I hate movement that mixes up lines
And I never laugh and I never cry.

Poets before my great poses that I seem
To have borrowed from the proudest monuments
Will consume their days in austere studies

For I have to fascinate these docile lovers
Pure mirrors that make all things more beautiful
My eyes, my big eyes constantly bright, eternal.





Salsa

Baudelaire said poetry and cooking are the highest art forms because each must appeal to the five senses. Et voilà! Here is my salsa with an onion, celery, celery leaves, green pepper, jalapeños, and two lemons squeezed in place of salt. I’d just about give anything for a Pennsylvania tomato in August right off the vine, its meaty flesh a meal in itself filling you up with warm sun, but it’s January in New York City and tomatoes at the market taste like cardboard. I’m going to use canned tomatoes, whole ones, not sauce or crushed. When you chop a canned whole tomato up, the tomato still has a sense of itself, adding its flavor alongside the pepper, onion and celery; each vegetable sticks out, brilliant together, shining separately. Tomato sauce does to every ingredient what was done to it, it blends, which is its purpose, covering your ingredients and making them a little dulled like pebbles in a stream covered by mud you’ve stirred up.

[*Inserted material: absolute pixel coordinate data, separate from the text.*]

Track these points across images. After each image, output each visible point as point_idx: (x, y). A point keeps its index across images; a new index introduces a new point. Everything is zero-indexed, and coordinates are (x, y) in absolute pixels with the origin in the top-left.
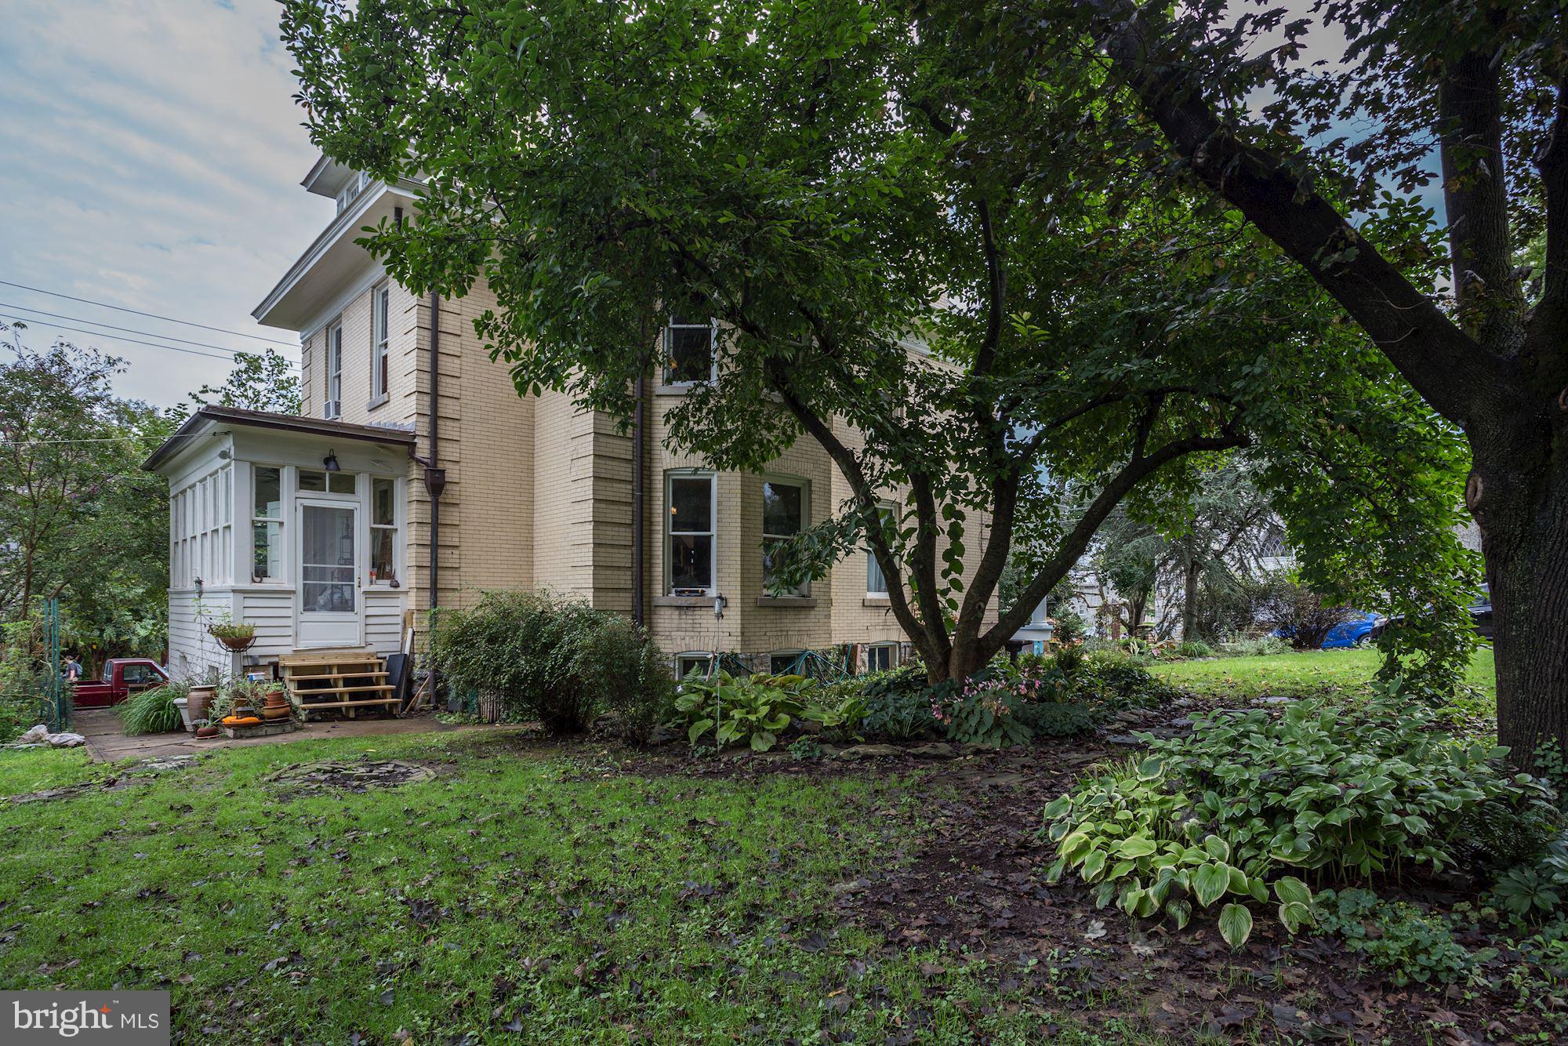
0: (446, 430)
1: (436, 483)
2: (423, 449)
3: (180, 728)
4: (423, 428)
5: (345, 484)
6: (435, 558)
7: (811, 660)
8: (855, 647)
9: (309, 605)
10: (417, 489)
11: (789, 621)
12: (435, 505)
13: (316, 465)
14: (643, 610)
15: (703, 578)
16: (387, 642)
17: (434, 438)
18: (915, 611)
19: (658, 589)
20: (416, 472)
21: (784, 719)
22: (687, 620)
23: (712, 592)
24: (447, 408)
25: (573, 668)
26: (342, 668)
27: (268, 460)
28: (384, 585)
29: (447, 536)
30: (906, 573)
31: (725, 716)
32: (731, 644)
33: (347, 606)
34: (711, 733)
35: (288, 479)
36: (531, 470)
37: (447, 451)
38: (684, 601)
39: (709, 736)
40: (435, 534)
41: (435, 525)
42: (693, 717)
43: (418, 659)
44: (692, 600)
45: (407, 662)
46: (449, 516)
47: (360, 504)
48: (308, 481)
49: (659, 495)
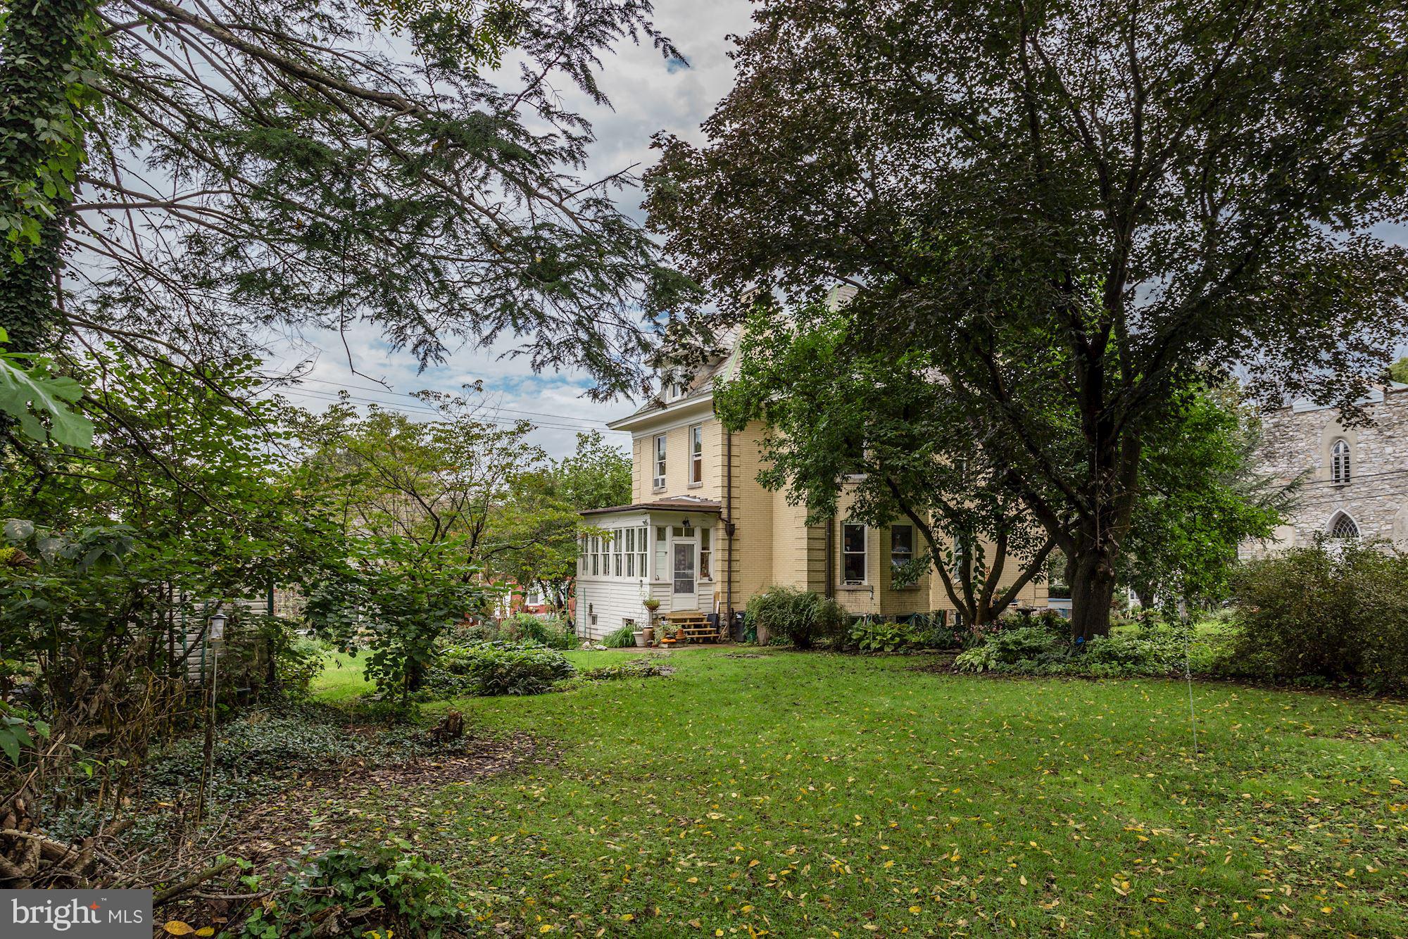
0: (735, 503)
1: (731, 530)
2: (725, 515)
3: (634, 645)
4: (724, 504)
5: (690, 533)
6: (730, 567)
7: (918, 619)
8: (945, 612)
9: (676, 591)
10: (721, 533)
11: (906, 597)
12: (730, 541)
13: (680, 525)
14: (831, 591)
15: (860, 575)
16: (707, 609)
17: (729, 508)
18: (960, 596)
19: (838, 581)
20: (721, 525)
21: (897, 639)
22: (853, 597)
23: (865, 583)
24: (735, 493)
25: (814, 619)
26: (691, 620)
27: (661, 524)
28: (706, 580)
29: (735, 556)
30: (956, 581)
31: (874, 639)
32: (876, 610)
33: (691, 591)
34: (869, 645)
35: (669, 532)
36: (771, 519)
37: (735, 514)
38: (851, 587)
39: (868, 646)
40: (730, 555)
41: (730, 550)
42: (861, 639)
43: (722, 615)
44: (855, 587)
45: (718, 617)
46: (736, 546)
47: (696, 541)
48: (677, 532)
49: (838, 533)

After stirring in the bright tomatoes, I clean and chop so much cilantro I can’t add it all, and chew on some full strength, pungent as soap or body odor perhaps, but if you like it as I do, well the sky’s the limit, what the heck. I stuff it in. The first time I tasted cilantro was in Colombia, December 1973. I was traveling on a bus from Cartagena to Bogota; a trip that was supposed to take a day, but wound up taking two because the bus kept breaking down and being fixed by the driver and his sidekick who never slept, nor did I bumping along over the mountain roads holding on. When we arrived in a town at noon, I ordered el sopa del dia, which turned out to be chicken claws served in a bowl of broth sprinkled with parsley I thought. Where I grew up, chicken claws were something you tossed. You chopped off the head, let it flop till it was quiet, scalded the feathers making them easier to pluck—some singed them in fire, but not Grandma. Boiling or burning the feathers stank as you gutted and washed out the chicken, chopping off the claws when you were done, throwing them in the offal.

Colombia was different. They put the claws in a bowl for you. The digits had been sliced so as they simmered the skin on them folded back revealing the meat on the bones. As I chewed on a claw, I noticed a taste I’d not tasted before, distinct, strange (it was a chicken claw after all) and different. That evening, when I ate steak with rice and beans in another mountain town, I tasted chicken claws and suspected the rice had been simmered in them. Then in Bogota wherever I ate, whatever I ate, I tasted chicken claws again and again. My god I asked myself, do they put them in everything? First impressions are meaningful, but often not true. It took awhile before I knew I was tasting cilantro. Well, the salsa’s done. It shines, looks good, smells great emanating lemon, feels fresh, healthy, alive in my mouth crunching as I taste all its flavors bitten bursting on my tongue. Come on, my friends, let’s eat some.